Task brief – Retype the listing exactly, with no images.

◆ ◆ ◆ ◆ ◆

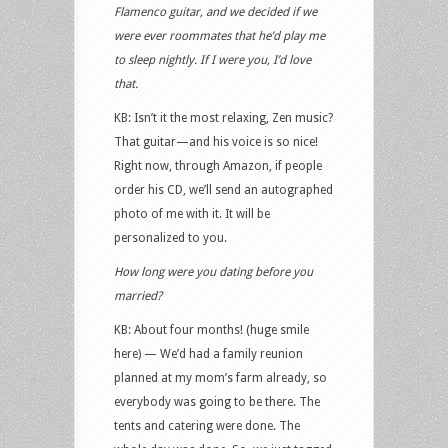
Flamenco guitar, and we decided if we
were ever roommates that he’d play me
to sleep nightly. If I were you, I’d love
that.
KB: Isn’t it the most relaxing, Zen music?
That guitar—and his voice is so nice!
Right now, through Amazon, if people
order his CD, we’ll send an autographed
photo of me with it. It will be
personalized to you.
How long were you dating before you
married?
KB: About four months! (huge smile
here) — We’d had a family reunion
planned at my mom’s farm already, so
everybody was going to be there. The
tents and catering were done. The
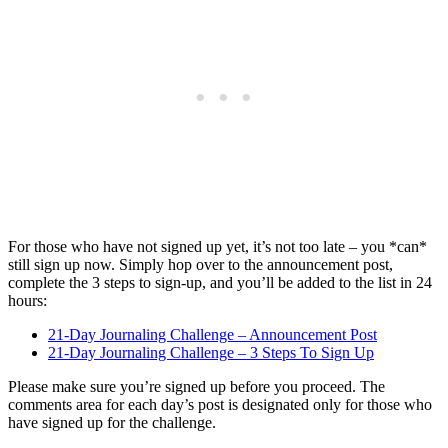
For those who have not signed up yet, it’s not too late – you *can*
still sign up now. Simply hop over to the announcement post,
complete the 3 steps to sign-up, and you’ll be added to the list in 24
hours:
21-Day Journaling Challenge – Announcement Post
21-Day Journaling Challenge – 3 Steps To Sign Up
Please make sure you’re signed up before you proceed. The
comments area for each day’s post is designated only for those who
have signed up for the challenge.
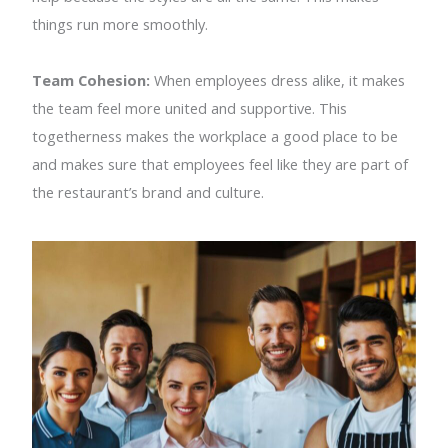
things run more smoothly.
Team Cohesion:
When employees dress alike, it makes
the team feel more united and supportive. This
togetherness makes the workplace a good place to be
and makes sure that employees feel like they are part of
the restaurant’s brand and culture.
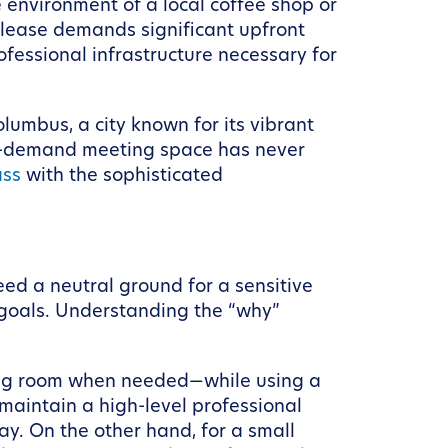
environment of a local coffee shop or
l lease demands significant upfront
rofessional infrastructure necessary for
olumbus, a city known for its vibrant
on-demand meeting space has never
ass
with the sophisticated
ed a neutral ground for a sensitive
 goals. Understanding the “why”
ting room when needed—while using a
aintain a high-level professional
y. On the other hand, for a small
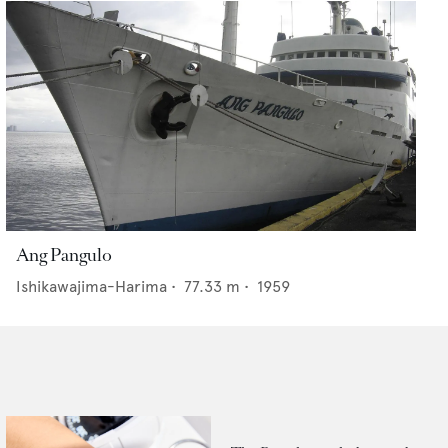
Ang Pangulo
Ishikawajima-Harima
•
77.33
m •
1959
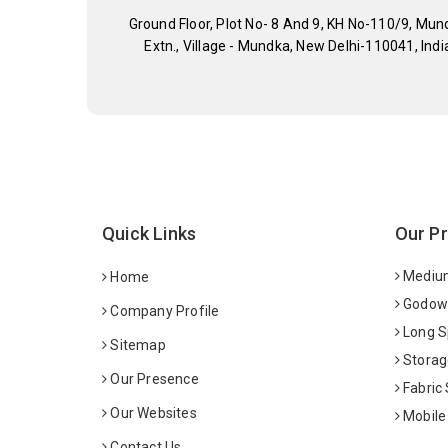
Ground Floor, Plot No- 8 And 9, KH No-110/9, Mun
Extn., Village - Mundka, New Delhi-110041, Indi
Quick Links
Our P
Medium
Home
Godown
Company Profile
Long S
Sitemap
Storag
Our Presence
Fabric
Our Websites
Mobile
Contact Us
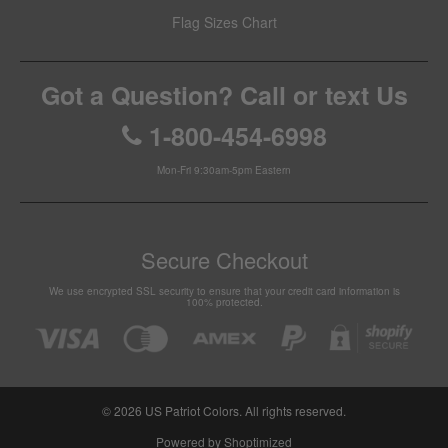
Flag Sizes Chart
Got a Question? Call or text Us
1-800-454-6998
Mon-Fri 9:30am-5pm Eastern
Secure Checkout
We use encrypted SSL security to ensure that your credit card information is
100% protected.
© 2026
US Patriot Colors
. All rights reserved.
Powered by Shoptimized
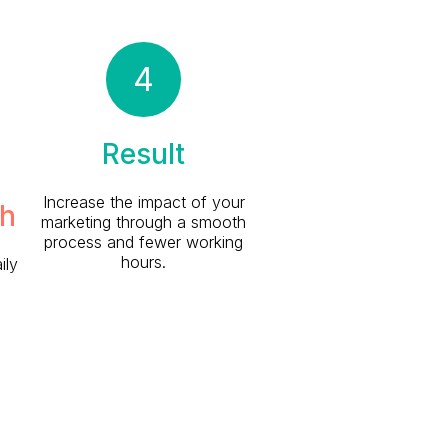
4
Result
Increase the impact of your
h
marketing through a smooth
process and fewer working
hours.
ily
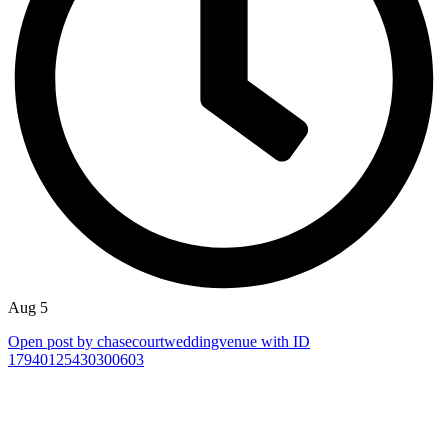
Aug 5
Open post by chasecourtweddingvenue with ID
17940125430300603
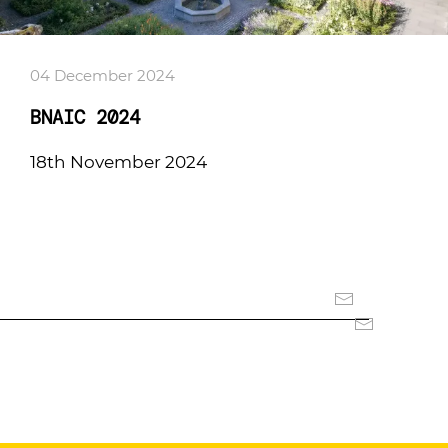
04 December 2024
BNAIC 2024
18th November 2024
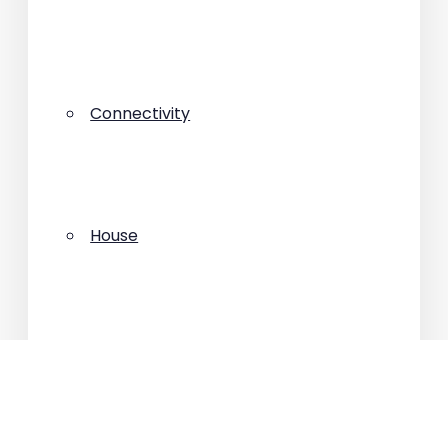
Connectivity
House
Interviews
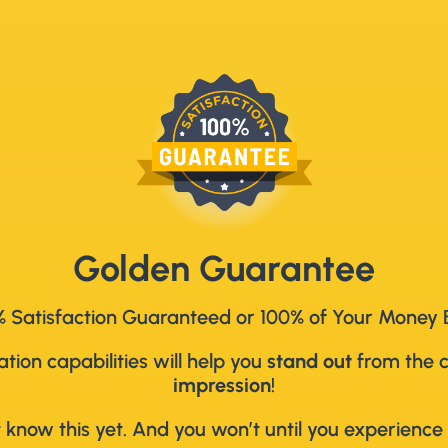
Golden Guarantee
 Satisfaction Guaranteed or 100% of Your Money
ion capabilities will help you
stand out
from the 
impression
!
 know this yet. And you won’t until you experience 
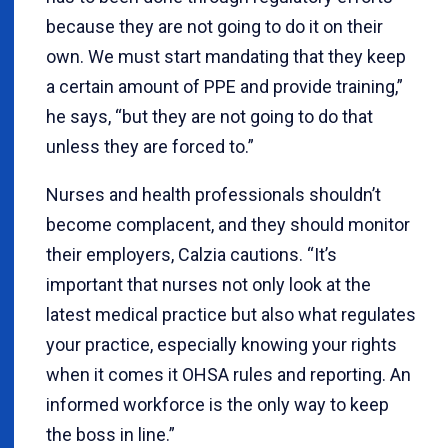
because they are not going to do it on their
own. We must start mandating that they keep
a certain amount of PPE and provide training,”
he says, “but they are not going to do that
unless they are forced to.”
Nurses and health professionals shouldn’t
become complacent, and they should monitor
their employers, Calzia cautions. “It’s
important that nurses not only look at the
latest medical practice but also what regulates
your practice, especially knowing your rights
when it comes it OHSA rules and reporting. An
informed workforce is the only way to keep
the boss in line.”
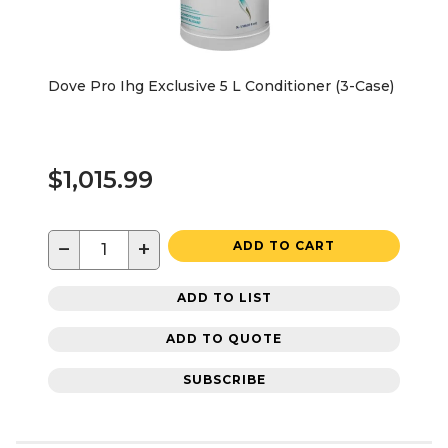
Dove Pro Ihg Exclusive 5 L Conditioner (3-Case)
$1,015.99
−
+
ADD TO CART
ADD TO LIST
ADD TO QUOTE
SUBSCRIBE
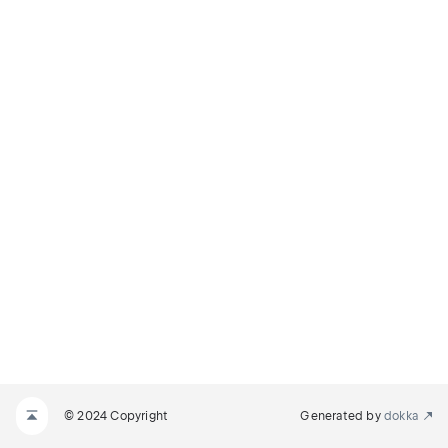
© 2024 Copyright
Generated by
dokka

◆ ◆ ◆ ◆ ◆

Task solution –
Flamenco guitar, and we decided if we
were ever roommates that he’d play me
to sleep nightly. If I were you, I’d love
that.
KB: Isn’t it the most relaxing, Zen music?
That guitar—and his voice is so nice!
Right now, through Amazon, if people
order his CD, we’ll send an autographed
photo of me with it. It will be
personalized to you.
How long were you dating before you
married?
KB: About four months! (huge smile
here) — We’d had a family reunion
planned at my mom’s farm already, so
everybody was going to be there. The
tents and catering were done. The
For those who have not signed up yet, it’s not too late – you *can*
still sign up now. Simply hop over to the announcement post,
complete the 3 steps to sign-up, and you’ll be added to the list in 24
hours:
21-Day Journaling Challenge – Announcement Post
21-Day Journaling Challenge – 3 Steps To Sign Up
Please make sure you’re signed up before you proceed. The
comments area for each day’s post is designated only for those who
have signed up for the challenge.
things run more smoothly.
Team Cohesion:
When employees dress alike, it makes
the team feel more united and supportive. This
togetherness makes the workplace a good place to be
and makes sure that employees feel like they are part of
the restaurant’s brand and culture.
environment of a local coffee shop or
l lease demands significant upfront
rofessional infrastructure necessary for
olumbus, a city known for its vibrant
on-demand meeting space has never
ass
with the sophisticated
ed a neutral ground for a sensitive
 goals. Understanding the “why”
ting room when needed—while using a
aintain a high-level professional
y. On the other hand, for a small
Ang Pangulo
Ishikawajima-Harima
•
77.33
m •
1959
Ground Floor, Plot No- 8 And 9, KH No-110/9, Mun
Extn., Village - Mundka, New Delhi-110041, Indi
Quick Links
Our P
Medium
Home
Godown
Company Profile
Long S
Sitemap
Storag
Our Presence
Fabric
Our Websites
Mobile
Contact Us
Flag Sizes Chart
Got a Question? Call or text Us
1-800-454-6998
Mon-Fri 9:30am-5pm Eastern
Secure Checkout
We use encrypted SSL security to ensure that your credit card information is
100% protected.
© 2026
US Patriot Colors
. All rights reserved.
Powered by Shoptimized
4
Result
Increase the impact of your
h
marketing through a smooth
process and fewer working
hours.
ily
Aug 5
Open post by chasecourtweddingvenue with ID
17940125430300603
04 December 2024
BNAIC 2024
18th November 2024
Connectivity
House
Interviews
Golden Guarantee
 Satisfaction Guaranteed or 100% of Your Money
ion capabilities will help you
stand out
from the 
impression
!
 know this yet. And you won’t until you experience 
because they are not going to do it on their
own. We must start mandating that they keep
a certain amount of PPE and provide training,”
he says, “but they are not going to do that
unless they are forced to.”
Nurses and health professionals shouldn’t
become complacent, and they should monitor
their employers, Calzia cautions. “It’s
important that nurses not only look at the
latest medical practice but also what regulates
your practice, especially knowing your rights
when it comes it OHSA rules and reporting. An
informed workforce is the only way to keep
the boss in line.”
Dove Pro Ihg Exclusive 5 L Conditioner (3-Case)
$1,015.99
−
+
ADD TO CART
ADD TO LIST
ADD TO QUOTE
SUBSCRIBE
© 2024 Copyright
Generated by
dokka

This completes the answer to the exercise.